[Task prompt]: Wherever the string "экспертиза" appears in the entries below, return the line that holds it.

--- Data for processing Enclosed Below ---

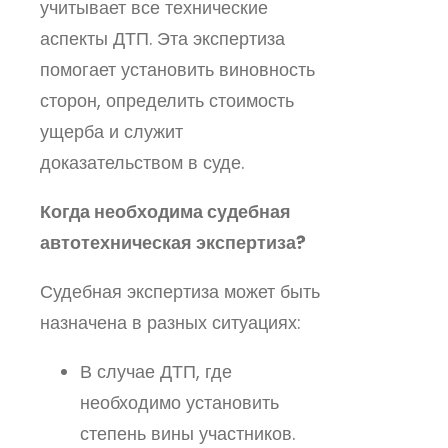
учитывает все технические
аспекты ДТП. Эта экспертиза
помогает установить виновность
сторон, определить стоимость
ущерба и служит
доказательством в суде.
Когда необходима судебная
автотехническая экспертиза?
Судебная экспертиза может быть
назначена в разных ситуациях:
В случае ДТП, где
необходимо установить
степень вины участников.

--- End of Enclosed Data for processing ---

[Response to the exercise]:
аспекты ДТП. Эта экспертиза
автотехническая экспертиза?
Судебная экспертиза может быть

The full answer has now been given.